**** LISTED ENTRIES ****

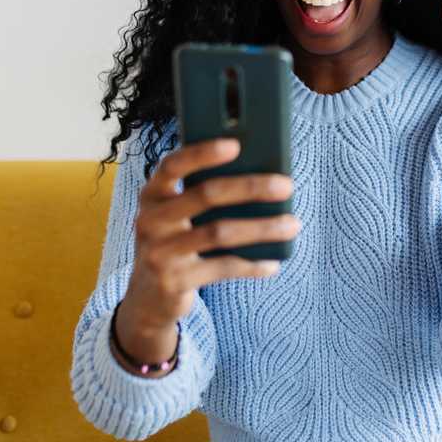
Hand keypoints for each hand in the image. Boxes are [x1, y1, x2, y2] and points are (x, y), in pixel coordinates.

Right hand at [123, 137, 299, 335]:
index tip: (236, 145)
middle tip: (286, 185)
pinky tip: (273, 261)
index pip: (173, 165)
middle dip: (250, 187)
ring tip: (292, 224)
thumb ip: (204, 196)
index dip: (202, 153)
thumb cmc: (177, 242)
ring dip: (262, 228)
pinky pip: (223, 267)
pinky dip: (252, 264)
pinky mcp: (173, 281)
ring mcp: (159, 251)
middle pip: (205, 194)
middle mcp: (150, 220)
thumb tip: (264, 179)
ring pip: (218, 233)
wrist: (149, 296)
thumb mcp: (179, 216)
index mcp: (153, 194)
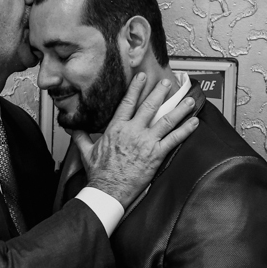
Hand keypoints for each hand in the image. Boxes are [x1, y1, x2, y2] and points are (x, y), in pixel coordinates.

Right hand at [75, 72, 197, 208]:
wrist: (108, 190)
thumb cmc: (99, 173)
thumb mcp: (86, 152)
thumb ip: (81, 137)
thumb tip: (73, 128)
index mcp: (116, 128)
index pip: (128, 102)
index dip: (136, 88)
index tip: (142, 77)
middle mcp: (133, 131)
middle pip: (149, 106)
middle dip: (160, 92)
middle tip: (167, 83)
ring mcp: (146, 142)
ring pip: (166, 120)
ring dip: (179, 109)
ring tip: (189, 100)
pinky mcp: (156, 155)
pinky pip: (174, 139)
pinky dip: (186, 130)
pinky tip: (194, 122)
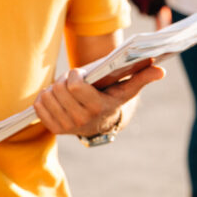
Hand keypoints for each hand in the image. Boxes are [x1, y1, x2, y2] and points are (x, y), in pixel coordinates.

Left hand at [33, 64, 164, 136]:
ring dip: (53, 88)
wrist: (101, 123)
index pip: (74, 86)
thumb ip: (141, 78)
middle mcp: (81, 120)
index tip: (79, 73)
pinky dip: (44, 97)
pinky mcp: (54, 129)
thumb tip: (159, 69)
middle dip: (64, 80)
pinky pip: (38, 106)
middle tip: (72, 82)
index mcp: (97, 108)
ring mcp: (67, 126)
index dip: (74, 75)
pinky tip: (56, 98)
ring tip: (65, 91)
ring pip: (47, 96)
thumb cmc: (111, 98)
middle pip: (59, 89)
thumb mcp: (125, 89)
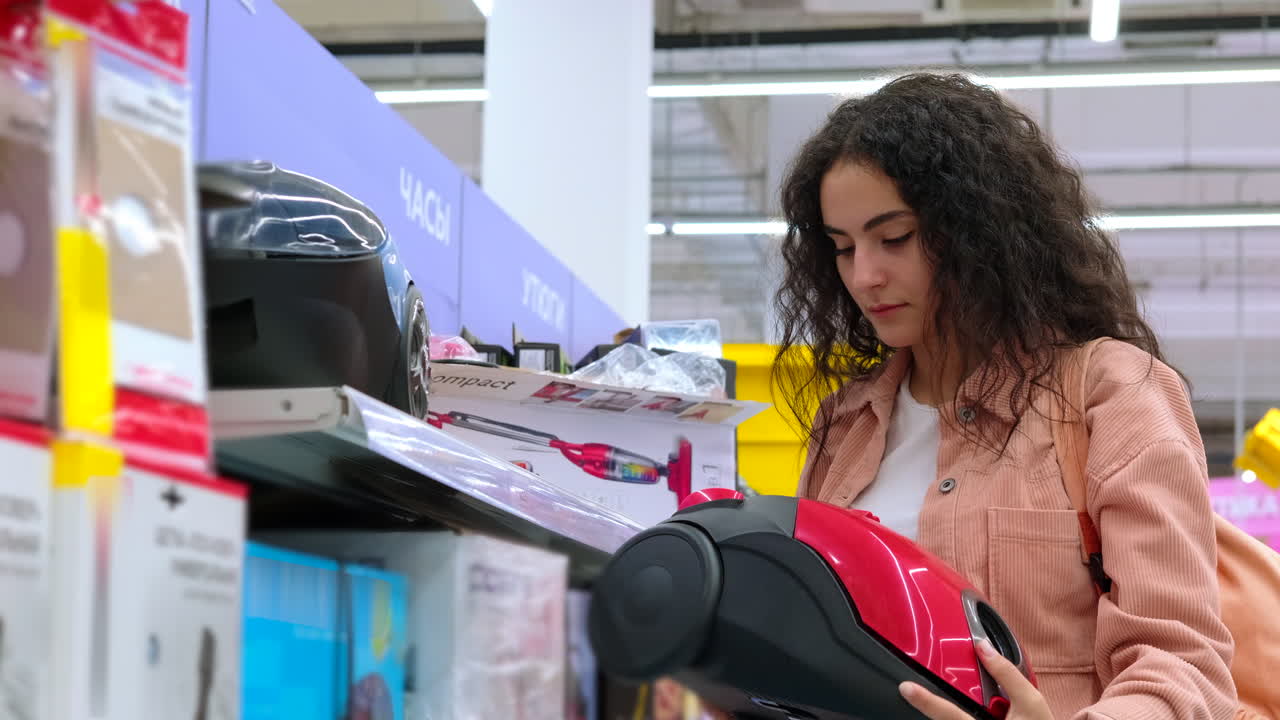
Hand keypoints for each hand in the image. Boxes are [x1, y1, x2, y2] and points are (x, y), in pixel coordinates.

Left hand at [899, 638, 1052, 719]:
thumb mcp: (1030, 701)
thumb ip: (1007, 673)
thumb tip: (983, 646)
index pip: (949, 715)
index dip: (926, 701)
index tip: (906, 688)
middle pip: (942, 719)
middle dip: (927, 703)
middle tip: (910, 689)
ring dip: (937, 709)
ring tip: (928, 694)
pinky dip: (944, 712)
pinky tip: (943, 703)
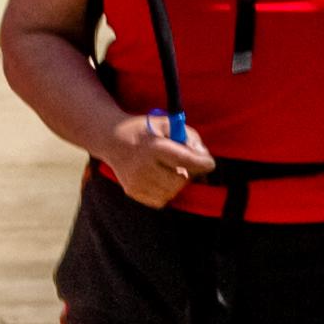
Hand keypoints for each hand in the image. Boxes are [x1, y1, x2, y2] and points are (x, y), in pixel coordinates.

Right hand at [96, 111, 216, 210]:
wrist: (112, 139)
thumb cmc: (146, 130)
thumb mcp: (167, 124)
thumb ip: (189, 137)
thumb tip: (204, 157)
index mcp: (152, 147)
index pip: (183, 159)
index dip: (201, 163)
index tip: (210, 163)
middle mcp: (143, 167)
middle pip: (180, 180)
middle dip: (189, 173)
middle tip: (187, 164)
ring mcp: (136, 182)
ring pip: (172, 192)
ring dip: (177, 182)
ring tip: (170, 168)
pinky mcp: (133, 191)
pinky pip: (161, 200)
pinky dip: (166, 191)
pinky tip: (160, 177)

****

Without the pictures, copy the material exactly as given.

Hand keypoints for each hand in the image. Boxes are [x1, y1, x2, y2] and points are (x, y), in pixel coordinates.

Right hand at [123, 137, 299, 335]:
index tip: (236, 145)
middle tip: (286, 185)
pinky tip: (273, 261)
index pip: (173, 165)
middle dip: (250, 187)
ring tip: (292, 224)
thumb ip: (204, 196)
index dip: (202, 153)
thumb cmc: (177, 242)
ring dip: (262, 228)
pinky pip: (223, 267)
pinky dip: (252, 264)
pinky mcp: (173, 281)
ring mcp: (159, 251)
middle pip: (205, 194)
middle mcp: (150, 220)
thumb tip: (264, 179)
ring pip: (218, 233)
wrist: (149, 296)
thumb mcp: (179, 216)
index mcp: (153, 194)
Hand keypoints for each hand in the image. Boxes are [x1, y1, x2, y2] and points are (x, y), in pixel coordinates.

Right hand at [75, 72, 197, 208]:
wrist: (108, 190)
thumb cmc: (99, 173)
thumb mcp: (86, 152)
thumb ip: (81, 137)
thumb tip: (73, 128)
index mcp: (116, 128)
index pip: (128, 102)
index dip: (136, 88)
index tip: (142, 77)
middle mcp: (133, 131)
middle pip: (149, 106)
middle dip: (160, 92)
middle tip: (167, 83)
ring mcp: (146, 142)
ring pip: (166, 120)
ring dip: (179, 109)
ring tip: (189, 100)
pinky mcp: (156, 155)
pinky pip: (174, 139)
pinky dip: (186, 130)
pinky tip: (194, 122)
Hand keypoints for each hand in the image. Boxes are [x1, y1, x2, y2] and points are (x, y), in pixel coordinates.

Left hand at [33, 64, 164, 136]:
ring dip: (53, 88)
wrist: (101, 123)
index pip: (74, 86)
thumb ip: (141, 78)
middle mcp: (81, 120)
index tip: (79, 73)
pinky dip: (44, 97)
pinky mcp: (54, 129)
thumb tip: (159, 69)
middle dip: (64, 80)
pinky pip: (38, 106)
middle tip: (72, 82)
index mcp: (97, 108)
ring mcp: (67, 126)
index dip: (74, 75)
pinky tip: (56, 98)
ring tip: (65, 91)
ring pip: (47, 96)
thumb cmc: (111, 98)
middle pip: (59, 89)
thumb mcp: (125, 89)
Hand keypoints for each hand in the image. Boxes are [x1, y1, x2, y2] and points are (x, y), in pixel coordinates.

Left hand at [899, 638, 1052, 719]:
thumb mcp: (1030, 701)
thumb ip: (1007, 673)
thumb tip: (983, 646)
index pip: (949, 715)
index dip: (926, 701)
index tip: (906, 688)
middle pip: (942, 719)
middle dip: (927, 703)
middle tip: (910, 689)
ring dip: (937, 709)
ring tip: (928, 694)
pinky dip: (944, 712)
pinky tip: (943, 703)
Hand keypoints for each hand in the image. Boxes are [x1, y1, x2, y2] and points are (x, y), in pixel coordinates.

Right hand at [96, 111, 216, 210]:
wrist: (112, 139)
thumb cmc: (146, 130)
thumb mcp: (167, 124)
thumb ip: (189, 137)
thumb tip: (204, 157)
index mcp: (152, 147)
index pip: (183, 159)
index dip: (201, 163)
index tip: (210, 163)
middle mcp: (143, 167)
middle pip: (180, 180)
middle dip: (189, 173)
middle tip: (187, 164)
ring mcp: (136, 182)
ring pip: (172, 192)
ring dip: (177, 182)
ring tip: (170, 168)
pinky mcp: (133, 191)
pinky pip: (161, 200)
pinky dip: (166, 191)
pinky tip: (160, 177)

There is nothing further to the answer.